** SOURCE DOCUMENT **
▶

Rudra Palit


2024

pdf
Beyond Retrieval: Topic-based Alignment of Scientific Papers to Research Proposal
Rudra Palit | Manasi Patwardhan | Lovekesh Vig | Gautam Shroff
Proceedings of the Fourth Workshop on Scholarly Document Processing (SDP 2024)

The inception of a research agenda typically commences with the creation of a comprehensive research proposal. The efficacy of the proposal often hinges on its ability to connect with the existing scientific literature that supports its ideas. To effectively assess the relevance of existing articles to a research proposal, it is imperative to categorize these articles into high-level thematic groups, referred to as topics, that align with the proposal. This paper introduces a novel task of aligning scientific articles, relevant to a proposal, with researcher-provided proposal topics. Additionally, we construct a dataset to serve as a benchmark for this task. We establish human and Large Language Model (LLM) baselines and propose a novel three-stage approach to address this challenge. We synthesize and use pseudo-labels that map proposal topics to text spans from cited articles to train Language Models (LMs) for two purposes: (i) as a retriever, to extract relevant text spans from cited articles for each topic, and (ii) as a classifier, to categorize the articles into the proposal topics. Our retriever-classifier pipeline, which employs very small open-source LMs fine-tuned with our constructed dataset, achieves results comparable to a vanilla paid LLM-based classifier, demonstrating its efficacy. However, a notable gap of 23.57 F1 score between our approach and the human baseline highlights the complexity of this task and emphasizes the need for further research.

◀

** ACTIVITIES **
1: According to the abstract, how large is the F1 score gap between the proposed approach and the human baseline?
2: Using the abstract, explain why articles need to be sorted into topics that align with the research proposal.
The records have no connection to the abstract.

** PROVIDED RECORDS **
▶

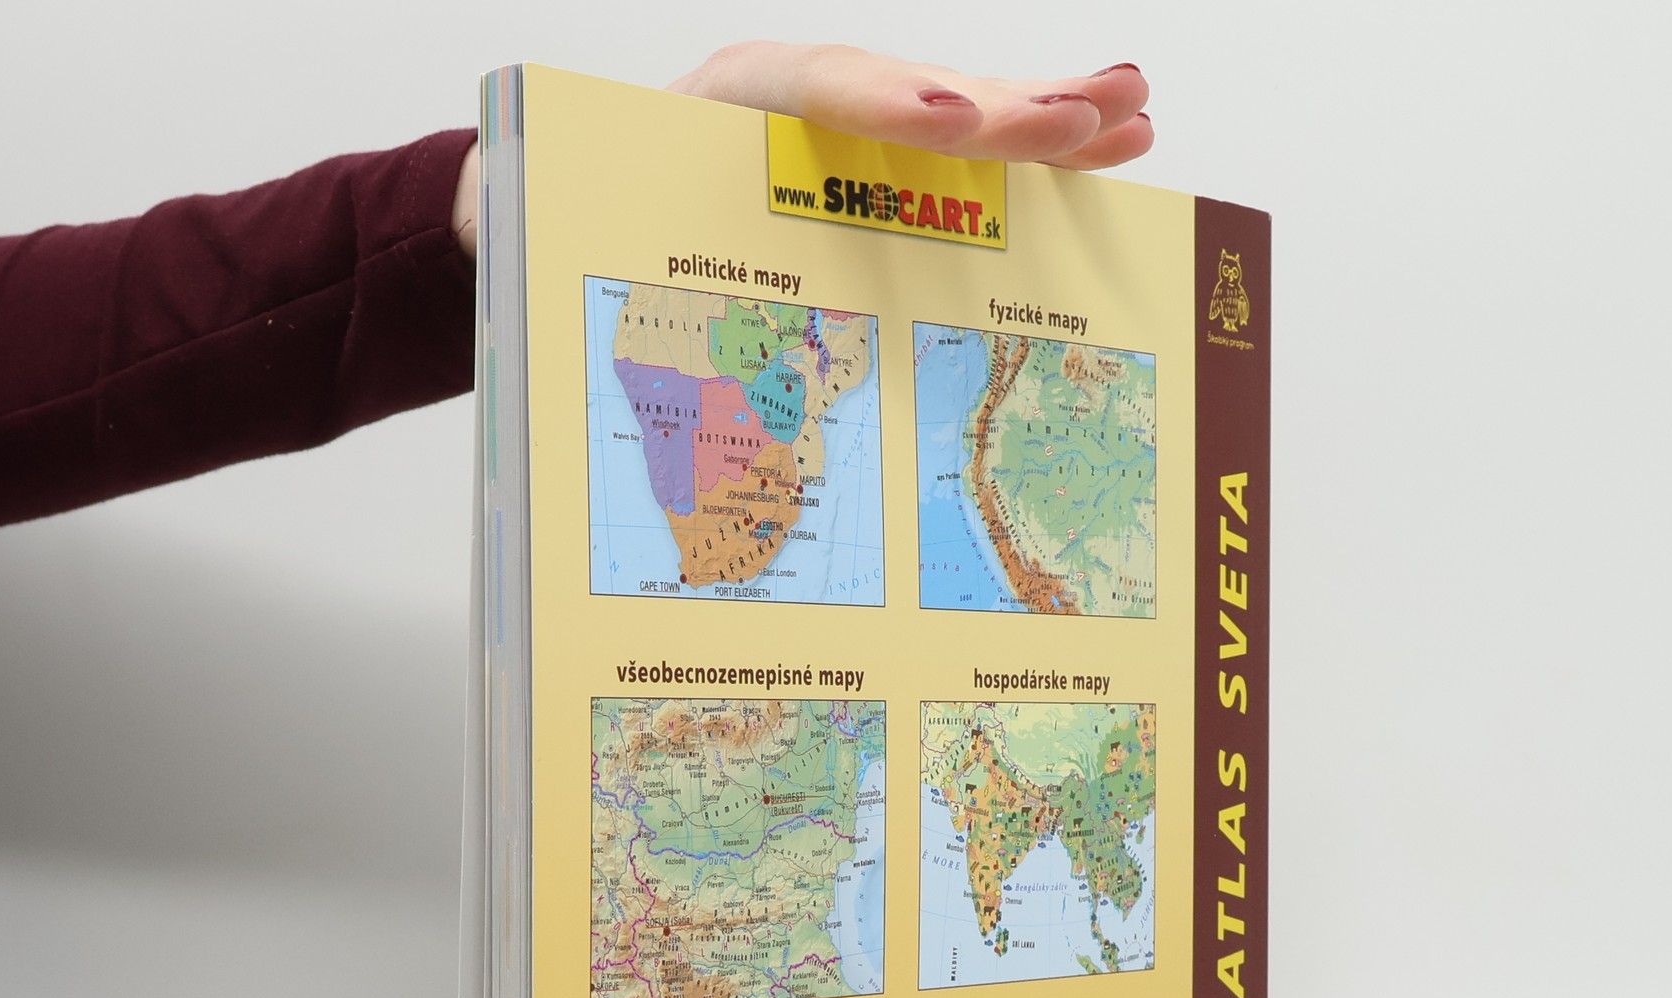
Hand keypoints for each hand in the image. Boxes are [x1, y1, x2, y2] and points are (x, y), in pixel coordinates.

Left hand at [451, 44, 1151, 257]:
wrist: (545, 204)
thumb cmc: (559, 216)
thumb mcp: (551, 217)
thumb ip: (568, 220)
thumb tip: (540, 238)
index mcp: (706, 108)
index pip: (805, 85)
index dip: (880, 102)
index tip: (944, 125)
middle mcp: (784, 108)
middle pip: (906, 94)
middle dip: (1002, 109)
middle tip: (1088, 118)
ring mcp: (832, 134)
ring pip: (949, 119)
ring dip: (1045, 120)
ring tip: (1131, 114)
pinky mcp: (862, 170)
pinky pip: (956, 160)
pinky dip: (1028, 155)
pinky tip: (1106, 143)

◀
▶

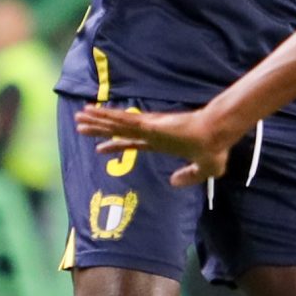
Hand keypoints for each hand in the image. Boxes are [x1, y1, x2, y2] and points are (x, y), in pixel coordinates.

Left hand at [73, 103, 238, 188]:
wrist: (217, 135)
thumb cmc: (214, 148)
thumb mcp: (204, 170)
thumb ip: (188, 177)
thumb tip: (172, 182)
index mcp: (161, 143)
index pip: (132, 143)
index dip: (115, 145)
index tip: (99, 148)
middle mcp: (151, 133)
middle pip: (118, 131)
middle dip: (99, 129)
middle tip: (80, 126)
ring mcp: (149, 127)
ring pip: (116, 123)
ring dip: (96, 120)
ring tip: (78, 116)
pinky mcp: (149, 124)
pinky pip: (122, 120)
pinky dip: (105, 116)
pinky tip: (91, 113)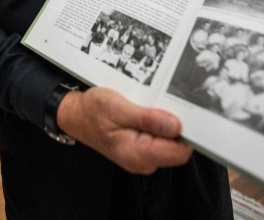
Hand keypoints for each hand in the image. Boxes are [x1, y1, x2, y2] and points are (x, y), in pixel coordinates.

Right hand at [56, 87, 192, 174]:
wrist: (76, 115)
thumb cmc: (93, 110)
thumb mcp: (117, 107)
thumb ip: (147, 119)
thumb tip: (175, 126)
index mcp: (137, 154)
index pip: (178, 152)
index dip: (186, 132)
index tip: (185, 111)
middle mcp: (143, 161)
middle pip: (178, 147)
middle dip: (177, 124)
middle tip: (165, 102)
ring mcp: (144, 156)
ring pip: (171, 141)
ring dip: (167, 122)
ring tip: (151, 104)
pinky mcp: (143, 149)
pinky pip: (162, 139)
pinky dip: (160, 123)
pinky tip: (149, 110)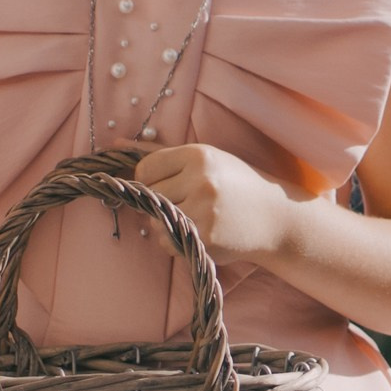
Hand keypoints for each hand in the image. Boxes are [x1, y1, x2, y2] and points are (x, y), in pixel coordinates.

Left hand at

◀
▶

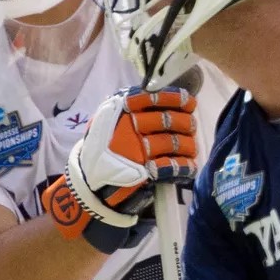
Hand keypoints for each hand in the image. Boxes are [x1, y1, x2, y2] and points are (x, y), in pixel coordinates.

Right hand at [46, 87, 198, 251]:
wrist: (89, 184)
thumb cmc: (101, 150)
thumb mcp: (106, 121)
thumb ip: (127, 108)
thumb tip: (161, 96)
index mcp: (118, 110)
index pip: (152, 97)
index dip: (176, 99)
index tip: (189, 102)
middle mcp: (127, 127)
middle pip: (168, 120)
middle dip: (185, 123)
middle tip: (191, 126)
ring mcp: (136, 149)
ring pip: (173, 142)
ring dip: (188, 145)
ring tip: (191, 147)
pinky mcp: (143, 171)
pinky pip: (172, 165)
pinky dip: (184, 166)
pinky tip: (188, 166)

◀

** SOLVED TASKS **
1: The gap is 23.57 F1 points.

2: A proposal's efficacy often depends on how well it connects with the existing literature that supports its ideas. Grouping articles into high-level topics that match the proposal is therefore necessary to judge how relevant those articles are to it.